When I open my eyes, I swear the sun is shining.

The Holmes house deck glistens as the sun kisses the night's rainfall.

The Holmes house deck glistens as the sun kisses the night’s rainfall.

One step at a time

When I started this journey, I imagined that I would immediately foreswear and abandon all complaining and become Sunshine Lollipops and Rainbows Everywhere.  Of course, that did not happen.

My first weeks, as Jane Williams observed, consisted of talking about that regarding which I was not going to complain.  Ach, wasn’t that torture?  Self-righteous indignation about my great efforts to abandon complaining!

Then reality hit and my life took a nose dive. I got progressively weepier and more maudlin for a quarter of a year or so, seeing the world through those rose-tinted lenses which, turned on myself, warped my perception of the child formerly known as Mary.  I praised everyone in my life, found beauty in cracks in brick walls, and stumbled my way through a hot summer into a cold cold winter.

Then I got starry-eyed, spent a few months marveling over the  opportunities that life gave me and the villainy which life spared me.  I could have cancer, after all, I reasoned.  These were in the lonely days after my favorite curmudgeon died.  Oh, how I missed him! And how very blessed I felt to have had him for four so very special years, years during which I learned how good it could be to have a father.
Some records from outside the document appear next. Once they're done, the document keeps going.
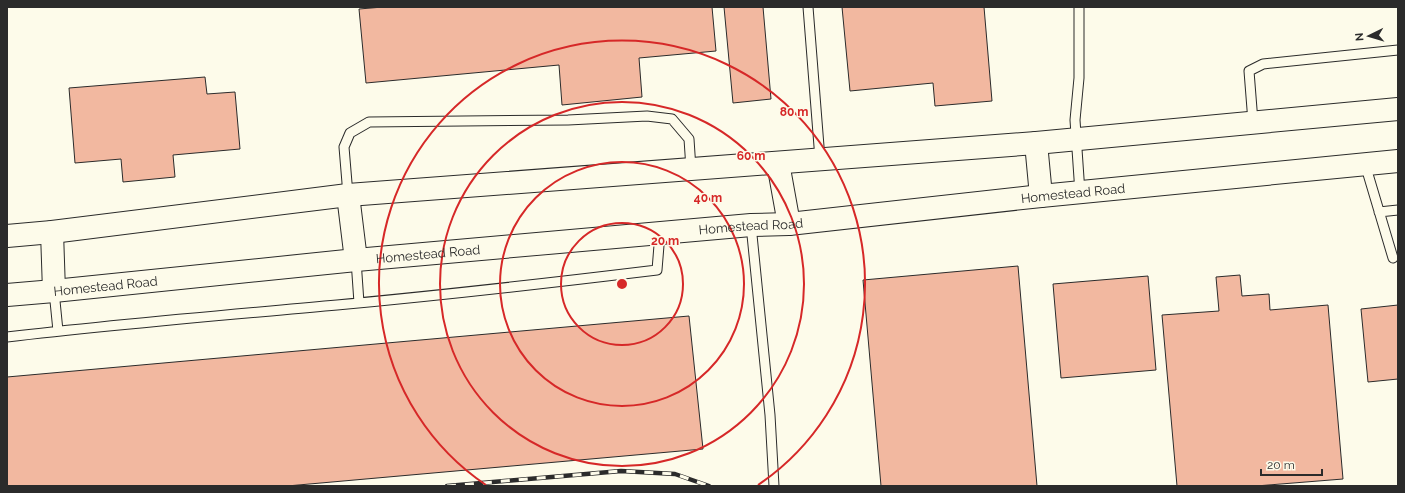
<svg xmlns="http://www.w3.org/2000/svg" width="1405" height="493" viewBox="0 0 1405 493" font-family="Raleway,sans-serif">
  <rect width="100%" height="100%" fill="#fdfbea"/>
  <path fill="#f2b8a0" stroke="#2b2b2b" d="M 383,7 L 712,7 L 716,51 L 639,58 L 642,97 L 562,105 L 559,65 L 366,83 L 359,9 Z
    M 724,7 L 763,7 L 771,99 L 733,103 Z
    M 842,7 L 984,7 L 992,101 L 935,106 L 933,83 L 850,91 Z
    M 205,77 L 207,94 L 235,92 L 240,149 L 173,155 L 175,177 L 123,182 L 121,159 L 75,163 L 69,88 Z
    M 1018,266 L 1037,486 L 881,486 L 863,280 Z
    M 1240,275 L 1242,296 L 1269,294 L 1270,310 L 1328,305 L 1343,479 L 1256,486 L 1177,486 L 1162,315 L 1219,311 L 1216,277 Z
    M 1148,276 L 1156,370 L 1061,378 L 1053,284 Z
    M 1398,305 L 1398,379 L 1368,382 L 1361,309 Z
    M 689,316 L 703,449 L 287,486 L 7,486 L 7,377 Z"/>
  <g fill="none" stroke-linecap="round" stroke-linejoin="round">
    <g stroke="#2b2b2b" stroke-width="11">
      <path id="service" d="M 808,7 L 820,159
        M 1079,7 L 1079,78 L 1075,120 L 1080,193
        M 1253,122 L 1249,71 L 1263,64 L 1398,50
        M 1365,164 L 1393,258
        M 348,195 L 344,147 L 350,133 L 369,122 L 568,120 L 647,116 L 672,119 L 689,139 L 691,169
        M 1379,212 L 1398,210
        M 751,225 L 770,415 L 774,486
        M 356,260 L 359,303
        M 54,291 L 58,331
        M 7,337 C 117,324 227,315 337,305 C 444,295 550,283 657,270 L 660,233"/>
    </g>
    <g stroke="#2b2b2b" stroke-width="24">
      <g id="secondary">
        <path d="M 1036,143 L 1041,196"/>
        <path d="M 778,163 L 789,224"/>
        <path d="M 348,195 L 356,260"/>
        <path d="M 52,232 L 54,291"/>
        <path d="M 7,236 L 52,232 L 348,195 L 1036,143 L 1398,109"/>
        <path id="s1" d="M 7,295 L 54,291 L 356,260 L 751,225 L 789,224 L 1041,196 L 1398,161"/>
      </g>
    </g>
    <use href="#service" stroke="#fdfbea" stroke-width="9"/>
    <use href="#secondary" stroke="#fdfbea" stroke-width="22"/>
    <g stroke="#2b2b2b" stroke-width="4.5">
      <path id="rail" d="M 447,486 L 621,471 L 675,474 L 709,486"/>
    </g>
    <use href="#rail" stroke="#fdfbea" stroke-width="3" stroke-dasharray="9" stroke-linecap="butt"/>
  </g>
  <g fill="none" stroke="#d62828" stroke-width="2">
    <circle cx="622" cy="284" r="61"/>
    <circle cx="622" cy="284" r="122"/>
    <circle cx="622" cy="284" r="182"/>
    <path d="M486 485A243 243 0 1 1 758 485"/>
  </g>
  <g text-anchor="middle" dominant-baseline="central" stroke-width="3" stroke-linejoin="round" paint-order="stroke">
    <g font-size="13" fill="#2b2b2b" stroke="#fdfbea">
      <text stroke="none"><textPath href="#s1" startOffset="1071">Homestead Road</textPath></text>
      <text stroke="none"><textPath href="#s1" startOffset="747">Homestead Road</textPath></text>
      <text stroke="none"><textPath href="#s1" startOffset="423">Homestead Road</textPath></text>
      <text stroke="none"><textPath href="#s1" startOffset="99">Homestead Road</textPath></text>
    </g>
  </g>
  <circle cx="622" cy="284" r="6" fill="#d62828" stroke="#fdfbea" stroke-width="2"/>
  <g font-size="12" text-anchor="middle" font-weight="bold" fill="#d62828" stroke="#fdfbea" stroke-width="3" stroke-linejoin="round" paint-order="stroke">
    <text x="794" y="116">80 m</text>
    <text x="751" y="160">60 m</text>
    <text x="708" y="202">40 m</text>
    <text x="665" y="245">20 m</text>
  </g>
  <rect width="1405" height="493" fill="none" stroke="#2b2b2b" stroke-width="16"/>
  <g transform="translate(1369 36) rotate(265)" stroke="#fdfbea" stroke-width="3" paint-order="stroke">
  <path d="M0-3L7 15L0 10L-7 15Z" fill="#2b2b2b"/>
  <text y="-6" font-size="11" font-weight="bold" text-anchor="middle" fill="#2b2b2b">N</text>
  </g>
  <path d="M1261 469v6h61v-6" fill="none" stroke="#2b2b2b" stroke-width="2"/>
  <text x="1267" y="469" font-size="12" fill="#2b2b2b" stroke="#fdfbea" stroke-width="3" paint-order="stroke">20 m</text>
</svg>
2015 dawned bleak for me, though  Jenny Rosen helped soften the blow by orchestrating a wonderful Valentine’s Day.  As the spring progressed, I began to struggle with my image of myself, which seems to be radically different than each image held by others.  Those others — they wear the rose-colored glasses when gazing at me.

Today, I met a challenge by my physical therapist, Dr. Claude Lamoureux, French Canadian, who understands both my neurology and my psychology in ways that I don’t usually encounter in virtual strangers.  She took the promise I made to my mother — that I would walk every day of my life — and with a little raise of her eyebrows and a twinkle of her eyes, turned my perception on its head.

What good is walking, she said, if you fall?

Ah.  Excellent point.  In the immediacy, she sent me to the Hospital Gift Store with the order that I should buy socks which might help me walk.  I wore red shoes to therapy today because my mother once told me that I would find it impossible to be gloomy while wearing red shoes.  But these particular red shoes, tragically cute though they might be, insisted on leaping from my feet due to the width of their heel compared with the narrowness of mine.  Don’t fall, said Dr. Lamoureux.

I went to the gift store, and discovered that the only socks sold at this particular gift store are inspirational socks.

And so, with my new socks on my little spastic feet, I’m taking one step at a time, and resolving anew not to fall, and not to complain.